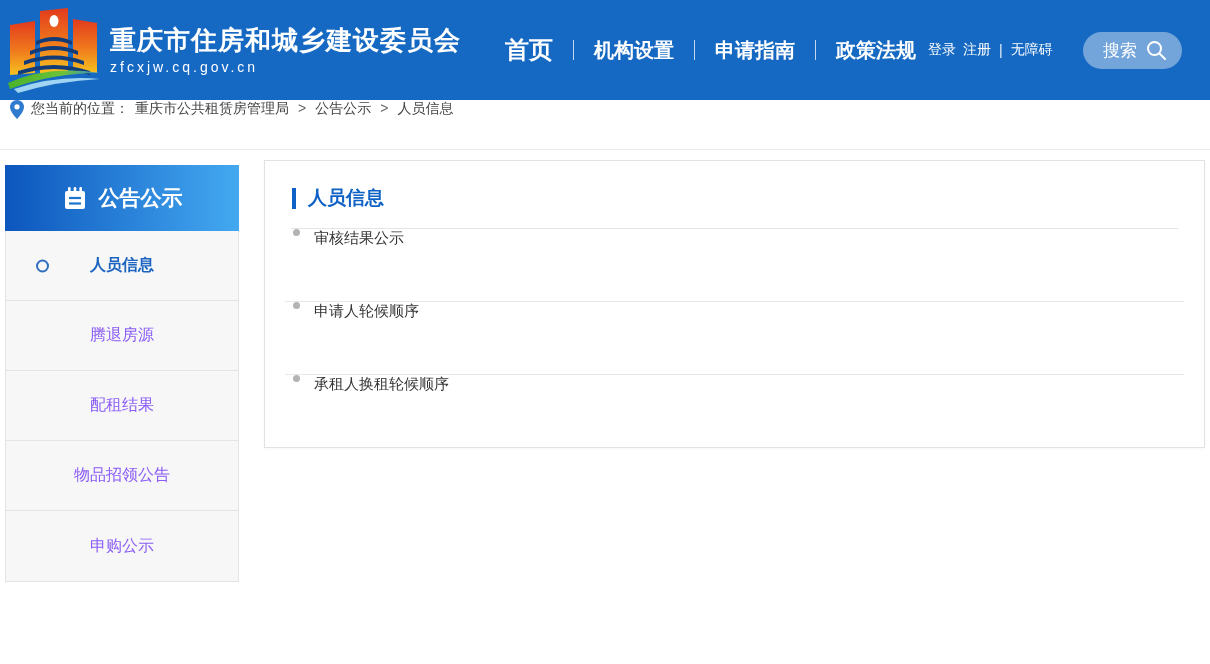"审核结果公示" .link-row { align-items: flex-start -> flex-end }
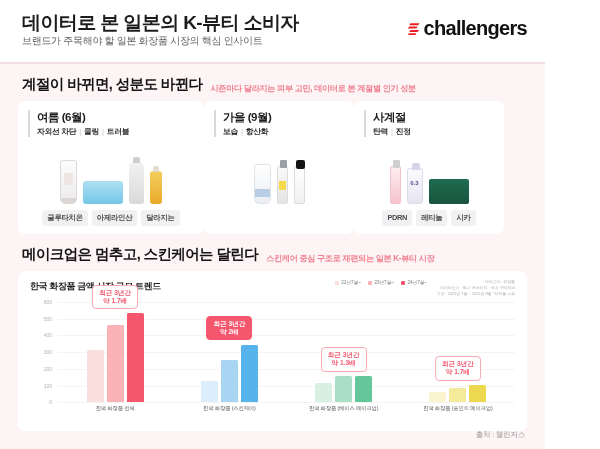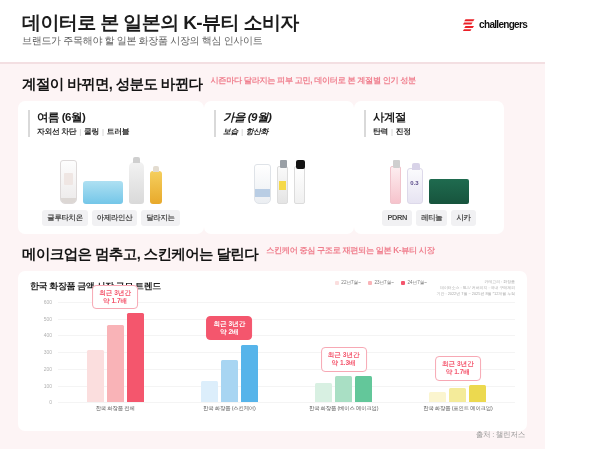"challengers" .logo-text { font-size: 10px -> 20px }
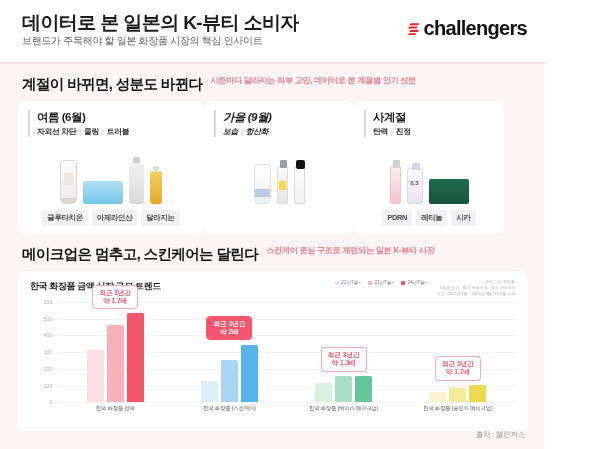"계절이 바뀌면, 성분도 바뀐다" .sec-head { align-items: flex-start -> flex-end }
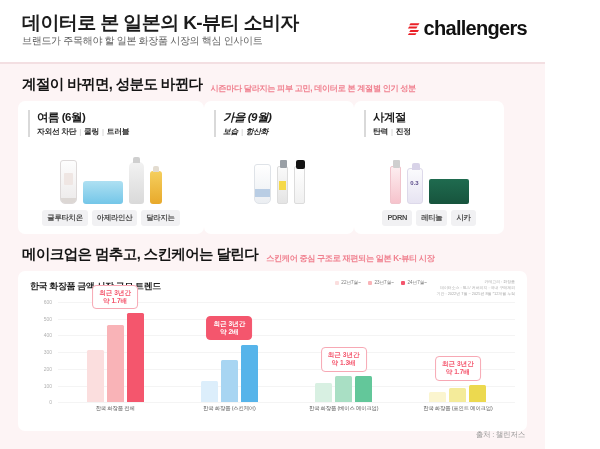"가을 (9월)" .card.fall { font-style: italic -> none }
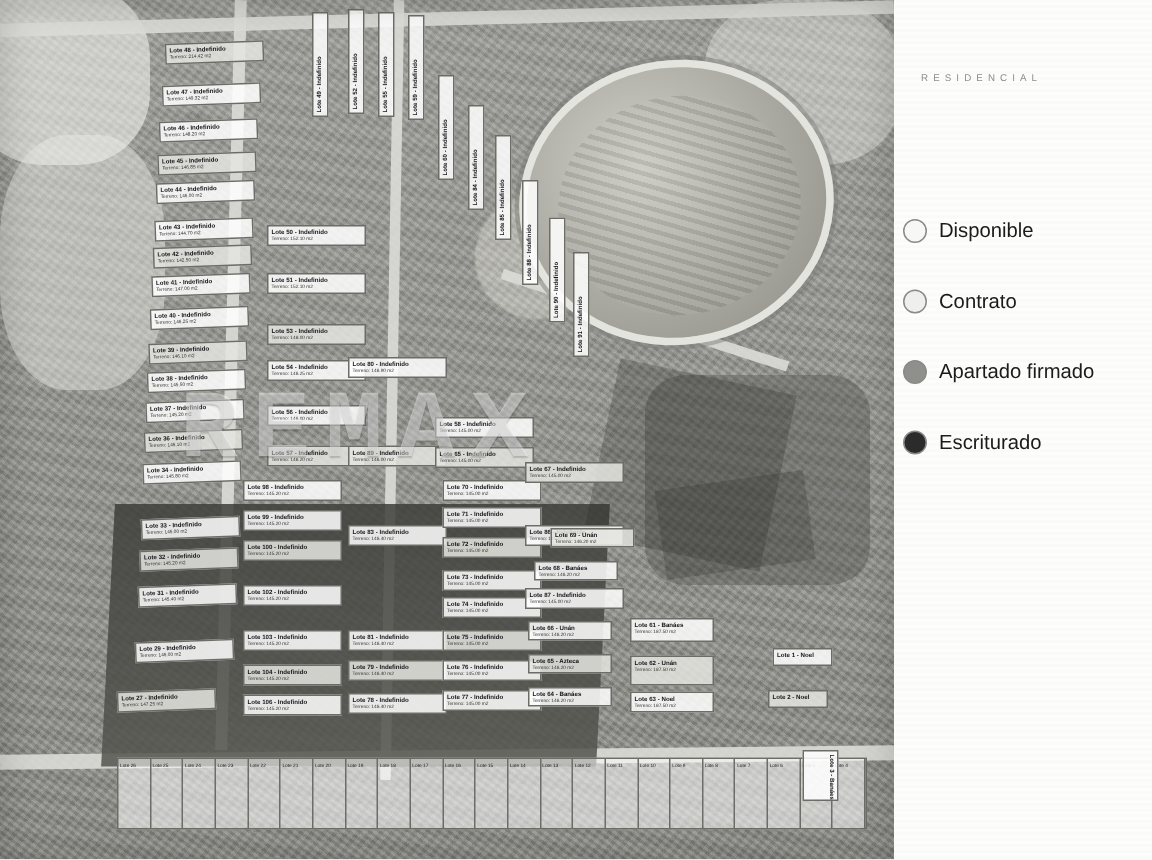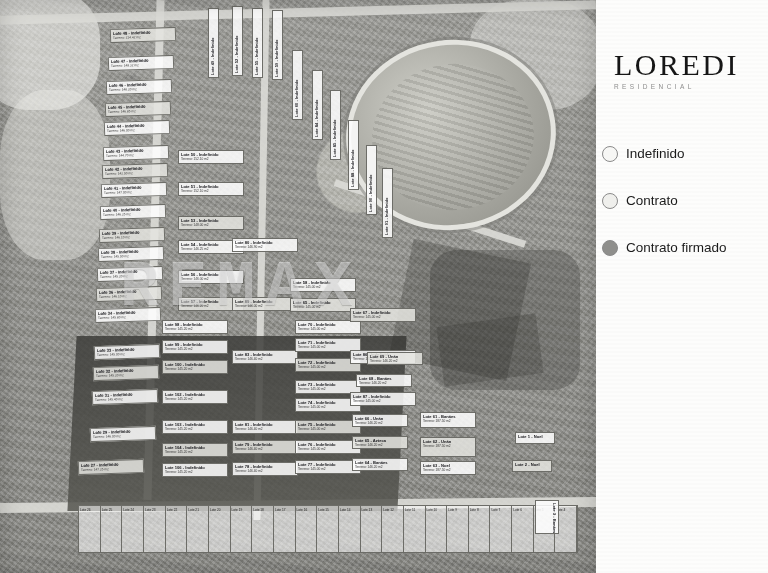"LOREDI" div { html: <div>LOREDI</div> -> none }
════════════════
◆ TASK GOAL: All of the listing is to be written out exactly, with the pictures left out.

◆ TASK SOLUTION:
"审核结果公示" .link-row { align-items: flex-start -> flex-end }
"challengers" .logo-text { font-size: 10px -> 20px }
"계절이 바뀌면, 성분도 바뀐다" .sec-head { align-items: flex-start -> flex-end }
"가을 (9월)" .card.fall { font-style: italic -> none }
"LOREDI" div { html: <div>LOREDI</div> -> none }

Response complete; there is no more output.